### Exercise requirements
A) Please duplicate a portion of the baseball excerpt word for word, beginning at "Sure, LA signed" and stopping after "a M*A*S*H unit.".
B) In the baseball excerpt, which series was Tommy Edman the MVP of?

### Document excerpt
Segment Open
Sure, LA signed Shohei Ohtani to a stupid huge money contract that only they could afford. And yes, he had a tremendous regular season as a DH. (Not so much in the World Series, though.) And yes, they still have free agent signee turned World Series MVP Freddie Freeman in the line-up (although not for much of the playoffs.) Remember, Tommy Edman, whom LA picked up in a nondescript trade with St. Louis, came out of nowhere to be the MVP of the NLCS when Freeman was sidelined. And yes, they still have superstar Mookie Betts, whom they also traded for. All were factors in the title run, but…
In Major League Baseball, championships are won on the mound. Pitching is THE most important factor in playing winning baseball, period.
And the 2024 Dodger pitching staff was akin to a M*A*S*H unit.
Segment Closed
Records from a collection:
Segment Open
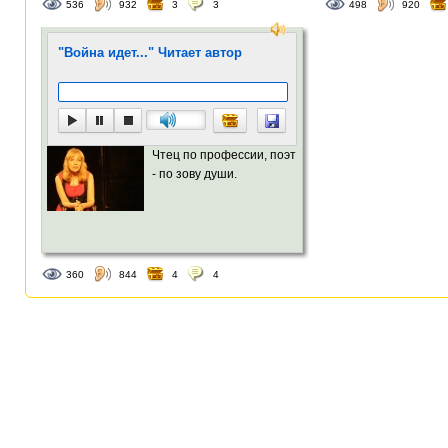
536
932
3
3
498
920
"Война идет..." Читает автор
Чтец по профессии, поэт
- по зову души.
360
844
4
4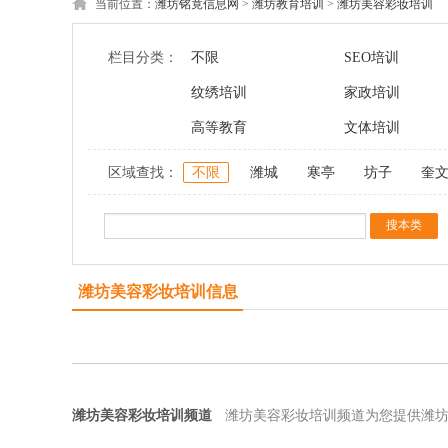
当前位置：
潍坊铭竟信息网
>
潍坊教育培训
>
潍坊美容彩妆培训
栏目分类：
不限
SEO培训
纹绣培训
家政培训
高等教育
文体培训
区域查找：
不限
潍城
寒亭
坊子
奎
潍坊美容彩妆培训信息
潍坊美容彩妆培训频道
潍坊美容彩妆培训频道为您提供潍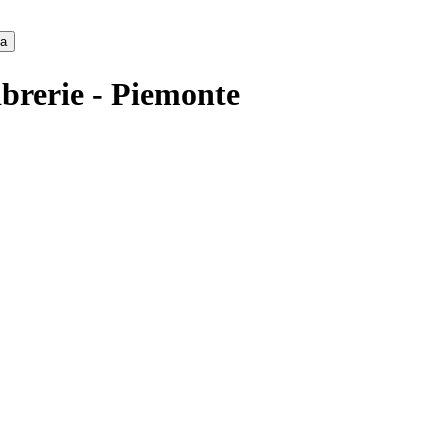
ca
ibrerie - Piemonte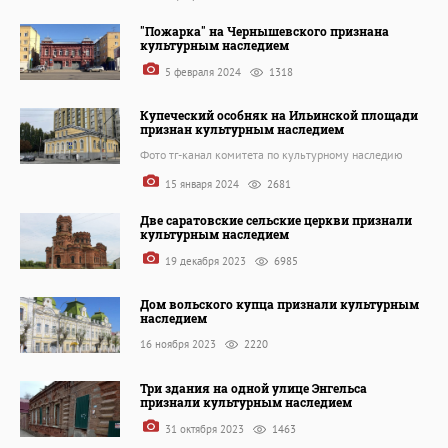
"Пожарка" на Чернышевского признана
культурным наследием
5 февраля 2024
1318
Купеческий особняк на Ильинской площади
признан культурным наследием
Фото тг-канал комитета по культурному наследию
15 января 2024
2681
Две саратовские сельские церкви признали
культурным наследием
19 декабря 2023
6985
Дом вольского купца признали культурным
наследием
16 ноября 2023
2220
Три здания на одной улице Энгельса
признали культурным наследием
31 октября 2023
1463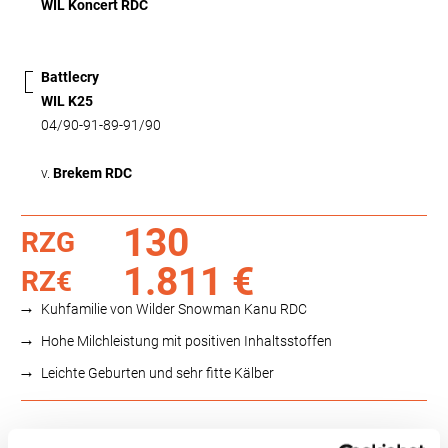
WIL Koncert RDC
Battlecry
WIL K25
04/90-91-89-91/90
v.
Brekem RDC
130
RZG
1.811 €
RZ€
Kuhfamilie von Wilder Snowman Kanu RDC
Hohe Milchleistung mit positiven Inhaltsstoffen
Leichte Geburten und sehr fitte Kälber
Funktionalität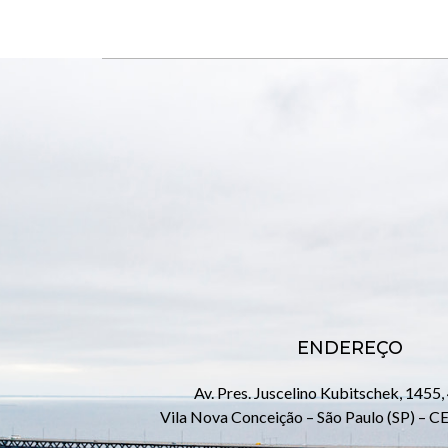
ENDEREÇO
Av. Pres. Juscelino Kubitschek, 1455,
Vila Nova Conceição – São Paulo (SP) – 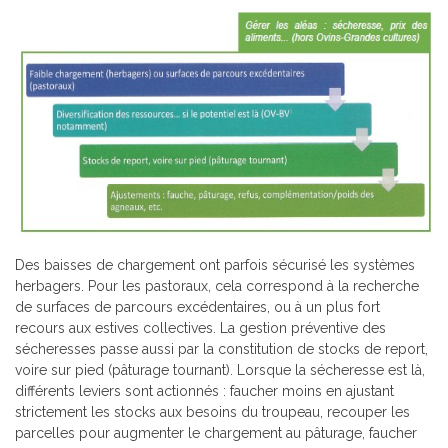
Des baisses de chargement ont parfois sécurisé les systèmes
herbagers. Pour les pastoraux, cela correspond à la recherche
de surfaces de parcours excédentaires, ou à un plus fort
recours aux estives collectives. La gestion préventive des
sécheresses passe aussi par la constitution de stocks de report,
voire sur pied (pâturage tournant). Lorsque la sécheresse est là,
différents leviers sont actionnés : faucher moins en ajustant
strictement les stocks aux besoins du troupeau, recouper les
parcelles pour augmenter le chargement au pâturage, faucher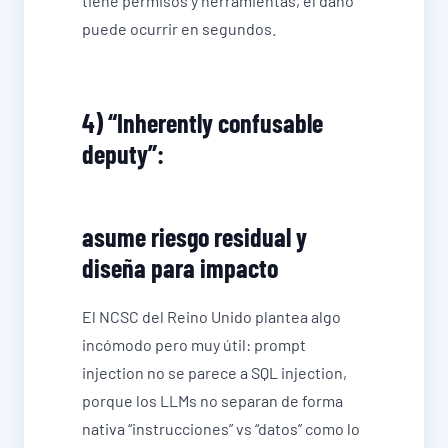
tiene permisos y herramientas, el daño
puede ocurrir en segundos.
4) “Inherently confusable
deputy”:
asume riesgo residual y
diseña para impacto
El NCSC del Reino Unido plantea algo
incómodo pero muy útil: prompt
injection no se parece a SQL injection,
porque los LLMs no separan de forma
nativa “instrucciones” vs “datos” como lo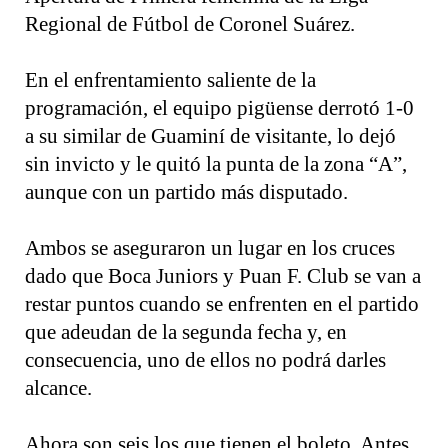
Regional de Fútbol de Coronel Suárez.
En el enfrentamiento saliente de la
programación, el equipo pigüense derrotó 1-0
a su similar de Guaminí de visitante, lo dejó
sin invicto y le quitó la punta de la zona “A”,
aunque con un partido más disputado.
Ambos se aseguraron un lugar en los cruces
dado que Boca Juniors y Puan F. Club se van a
restar puntos cuando se enfrenten en el partido
que adeudan de la segunda fecha y, en
consecuencia, uno de ellos no podrá darles
alcance.
Ahora son seis los que tienen el boleto. Antes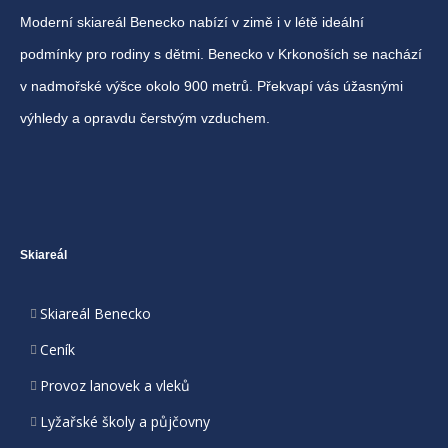
Moderní skiareál Benecko nabízí v zimě i v létě ideální
podmínky pro rodiny s dětmi. Benecko v Krkonoších se nachází
v nadmořské výšce okolo 900 metrů. Překvapí vás úžasnými
výhledy a opravdu čerstvým vzduchem.
Skiareál
Skiareál Benecko
Ceník
Provoz lanovek a vleků
Lyžařské školy a půjčovny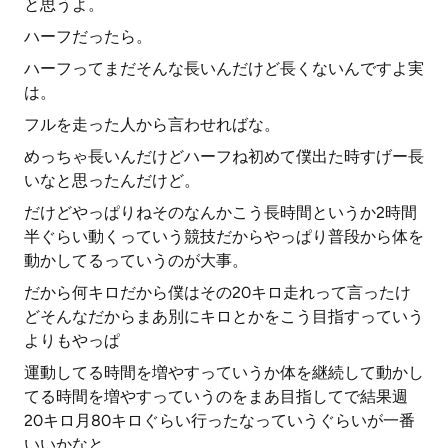
と思うよ。
ハーフだったら。
ハーフってまだそんな長いんだけど長くないんですよ実
は。
フルを走った人から言わせればな。
めっちゃ長いんだけどハーフね初めて僕出た時すげー長
いなと思ったんだけど。
だけどやっぱりねそのなんかこう長時間というか2時間
半ぐらい動くっていう競技だからやっぱり普段から体を
動かしてるっていうのが大事。
だから何キロだから僕はその20キロ走れって言ったけ
どそんなだからまあ別にキロとかをこう目指すっていう
よりもやっぱ
運動してる時間を増やすっていうか体を継続して動かし
てる時間を増やすっていうのをまあ目指してで結果週
20キロ月80キロぐらい行ったなっていうぐらいが一番
いいかなと。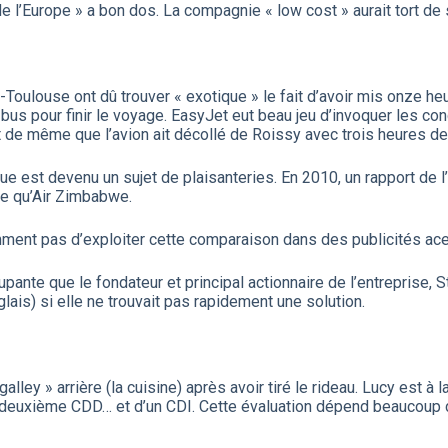
de l’Europe » a bon dos. La compagnie « low cost » aurait tort de
Toulouse ont dû trouver « exotique » le fait d’avoir mis onze heu
us pour finir le voyage. EasyJet eut beau jeu d’invoquer les c
out de même que l’avion ait décollé de Roissy avec trois heures de
e est devenu un sujet de plaisanteries. En 2010, un rapport de l
re qu’Air Zimbabwe.
emment pas d’exploiter cette comparaison dans des publicités ac
pante que le fondateur et principal actionnaire de l’entreprise, S
glais) si elle ne trouvait pas rapidement une solution.
alley » arrière (la cuisine) après avoir tiré le rideau. Lucy est à
uel deuxième CDD… et d’un CDI. Cette évaluation dépend beaucoup 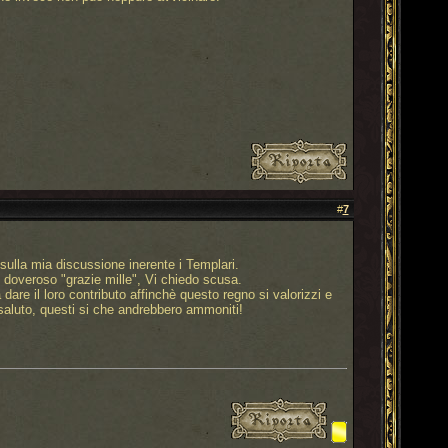
#
7
sulla mia discussione inerente i Templari.
 doveroso "grazie mille", Vi chiedo scusa.
are il loro contributo affinchè questo regno si valorizzi e
aluto, questi si che andrebbero ammoniti!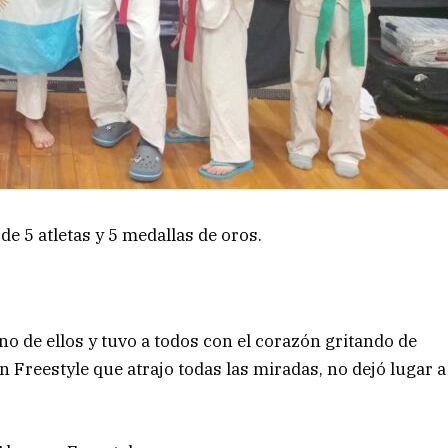
e 5 atletas y 5 medallas de oros.
uno de ellos y tuvo a todos con el corazón gritando de
n Freestyle que atrajo todas las miradas, no dejó lugar a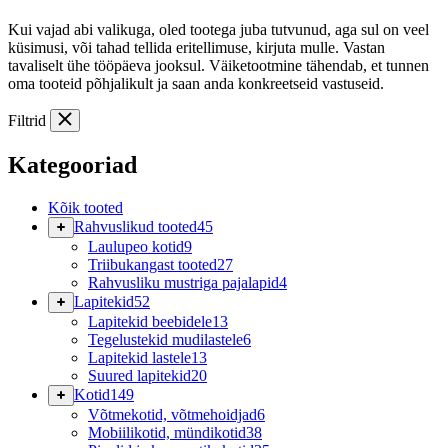
Kui vajad abi valikuga, oled tootega juba tutvunud, aga sul on veel
küsimusi, või tahad tellida eritellimuse, kirjuta mulle. Vastan
tavaliselt ühe tööpäeva jooksul. Väiketootmine tähendab, et tunnen
oma tooteid põhjalikult ja saan anda konkreetseid vastuseid.
Filtrid
Kategooriad
Kõik tooted
Rahvuslikud tooted
45
Laulupeo kotid
9
Triibukangast tooted
27
Rahvusliku mustriga pajalapid
4
Lapitekid
52
Lapitekid beebidele
13
Tegelustekid mudilastele
6
Lapitekid lastele
13
Suured lapitekid
20
Kotid
149
Võtmekotid, võtmehoidjad
6
Mobiilikotid, mündikotid
38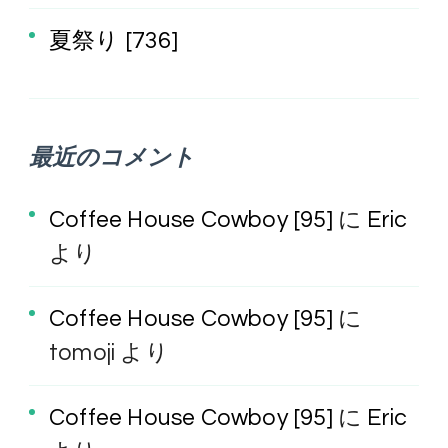
夏祭り [736]
最近のコメント
Coffee House Cowboy [95]
に
Eric
より
Coffee House Cowboy [95]
に
tomoji
より
Coffee House Cowboy [95]
に
Eric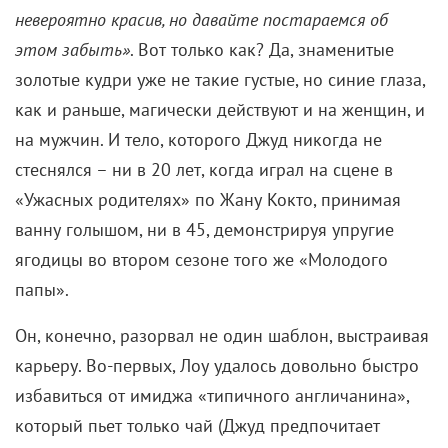
невероятно красив, но давайте постараемся об
этом забыть»
. Вот только как? Да, знаменитые
золотые кудри уже не такие густые, но синие глаза,
как и раньше, магически действуют и на женщин, и
на мужчин. И тело, которого Джуд никогда не
стеснялся – ни в 20 лет, когда играл на сцене в
«Ужасных родителях» по Жану Кокто, принимая
ванну голышом, ни в 45, демонстрируя упругие
ягодицы во втором сезоне того же «Молодого
папы».
Он, конечно, разорвал не один шаблон, выстраивая
карьеру. Во-первых, Лоу удалось довольно быстро
избавиться от имиджа «типичного англичанина»,
который пьет только чай (Джуд предпочитает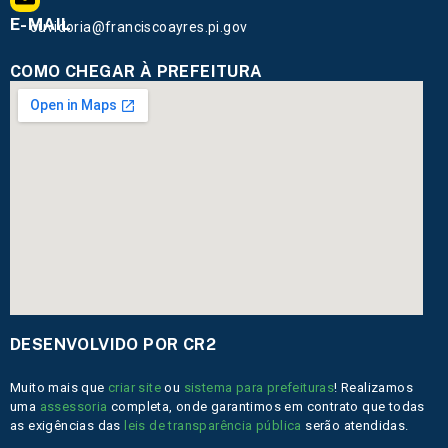
E-MAIL
ouvidoria@franciscoayres.pi.gov
COMO CHEGAR À PREFEITURA
DESENVOLVIDO POR CR2
Muito mais que
criar site
ou
sistema para prefeituras
! Realizamos
uma
assessoria
completa, onde garantimos em contrato que todas
as exigências das
leis de transparência pública
serão atendidas.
Segment Closed
### Solved tasks
A)
Sure, LA signed Shohei Ohtani to a stupid huge money contract that only they could afford. And yes, he had a tremendous regular season as a DH. (Not so much in the World Series, though.) And yes, they still have free agent signee turned World Series MVP Freddie Freeman in the line-up (although not for much of the playoffs.) Remember, Tommy Edman, whom LA picked up in a nondescript trade with St. Louis, came out of nowhere to be the MVP of the NLCS when Freeman was sidelined. And yes, they still have superstar Mookie Betts, whom they also traded for. All were factors in the title run, but…
In Major League Baseball, championships are won on the mound. Pitching is THE most important factor in playing winning baseball, period.
And the 2024 Dodger pitching staff was akin to a M*A*S*H unit.

B) The NLCS.